Results
Permanent snow cover date, i.e., 100% snow cover without melting until
the spring, was variable across our autumn seasons, occurring almost 3
weeks later in 2015 (November 3rd) than in 2016
(October 16th) and 2017 (October
17th). Completion of snowmelt date, i.e., no more snow
on ground, was similar across study years (May 6th,
2015, May 1st 2016, May 2nd 2017 and
May 1st 2018). When considering both seasons and all
years together, the prevalence of coat colour mismatched hares that
contrasted with their snowless environment was low (14% of trapping
records) in our population. Mismatch occurred more frequently in the
autumn (19% of trapping records) than the spring (8% of trapping
records). The autumn with the latest permanent snow cover arrival date,
i.e., 2015, had the highest prevalence of mismatch (33% of records).
Prevalence of mismatch in the autumns of 2016 and 2017 were 10% and
13% of trapping records, respectively. Spring mismatch was consistent
across years around 10% (2015-9% of trapping records, 2016-10%,
2018-12%), with the exception of 2017 when only 1% of trapped hares
were mismatched.
Effect of coat colour mismatch on mortality
The CPH model with the strongest support in both seasons included snow
depth, snow cover and mismatch (Table S11, S12 & S13). However, the
second highest ranking CPH model for spring, i.e., the model including
only snow variables, was within 2 ΔAICc (AICc = 0.09) from our top
spring CPH model (Table S11). Mortality risk for mismatched hares in
autumn was significantly reduced (z = -2.43; P=0.02) relative to
matched hares (Hazard Ratio (HR)= 0.135; 95% Confidence Intervals (CI):
0.027, 0.679; Fig. 1a). In contrast, coat colour mismatch was positively
correlated with mortality risk for hares in the spring (Fig. 1b), but
this effect was non-significant (z = 1.60; P= 0.11). Models were
qualitatively similar regardless of our classification of mismatch,
except when considering mismatch as a minimum 40% contrast between coat
colour and snow cover; in this case mismatch significantly increased
mortality risk in the spring (HR= 6.780; 95% CI: 2.390, 19.240;z = 3.60; P<0.001). Snow depth (z = -2.29; P=
0.02) and snow cover (z = 2.98; P=0.003) significantly affected
mortality risk in the top spring model, but not in the top autumn model.

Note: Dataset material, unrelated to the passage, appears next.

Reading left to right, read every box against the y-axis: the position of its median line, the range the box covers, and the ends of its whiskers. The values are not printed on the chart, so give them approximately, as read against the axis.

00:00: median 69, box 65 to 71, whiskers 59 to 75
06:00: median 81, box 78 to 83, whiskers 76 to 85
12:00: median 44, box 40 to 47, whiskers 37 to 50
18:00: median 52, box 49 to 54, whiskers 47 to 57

In spring, the risk of dying decreased as snow depth increased (HR=0.95;
95% CI: 0.92, 0.993; Fig S1a) and mortality risk increased as snow
cover increased (HR=1.046; 95% CI: 1.01, 1.08; Fig S1b).

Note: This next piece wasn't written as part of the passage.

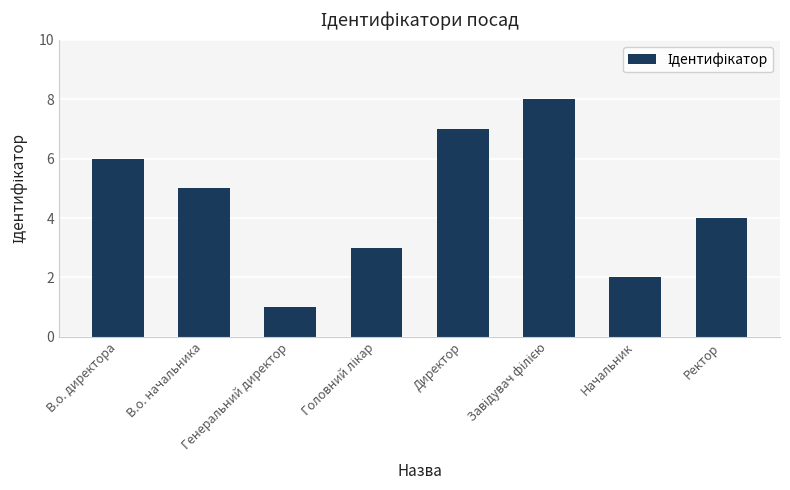

What is the maximum value shown in the chart?

8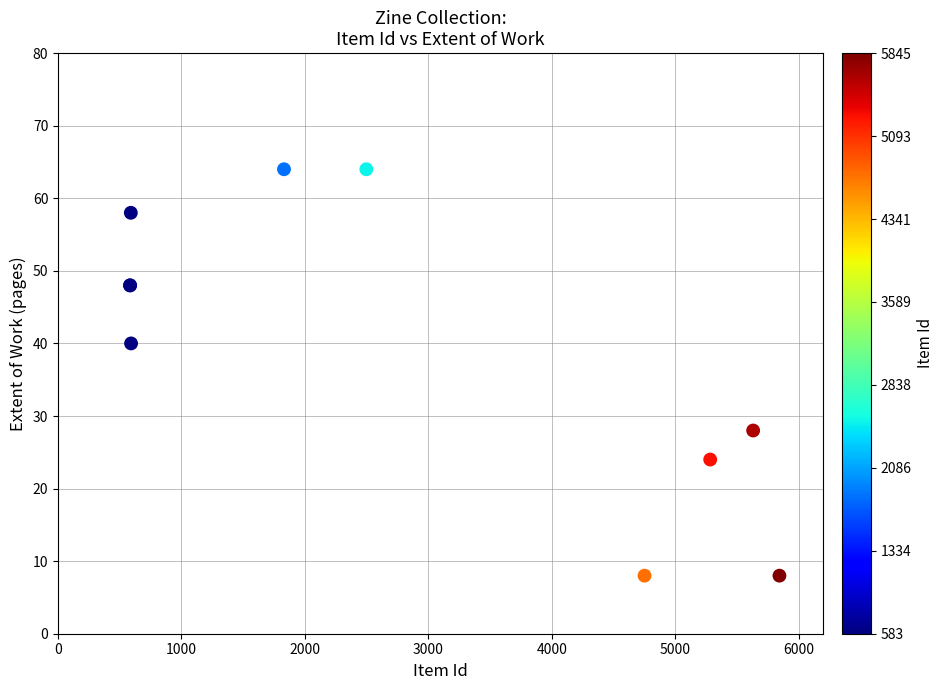

What Y value in the scatter plot is closest to 36?

40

Effect of coat colour mismatch on foraging time
Across our study years, hares foraged on average 706 ± 2.29 minutes per
day in the spring and 751 ± 1.65 minutes per day in the autumn. Coat
colour mismatch was an important predictor of daily foraging time in the
autumn, but not the spring (Table S14 and S15). The top model for autumn
foraging time included coat colour mismatch, temperature, year, and the
interaction between temperature and mismatch (Table 1). As autumn
temperature decreased, mismatched hares decreased daily foraging time,
whereas matched hares increased foraging time (Fig. 2a; Table 1). For
instance, when the temperature was - 8 °C, brown-matched hares foraged
65 minutes more per day than white-mismatched hares (Fig. 2a). The top
model for spring included temperature, year, and sex (Table 1), When
coat colour mismatch was included in our spring foraging models, its
effect on daily foraging time was non-significant (t =-0.759,P >0.05).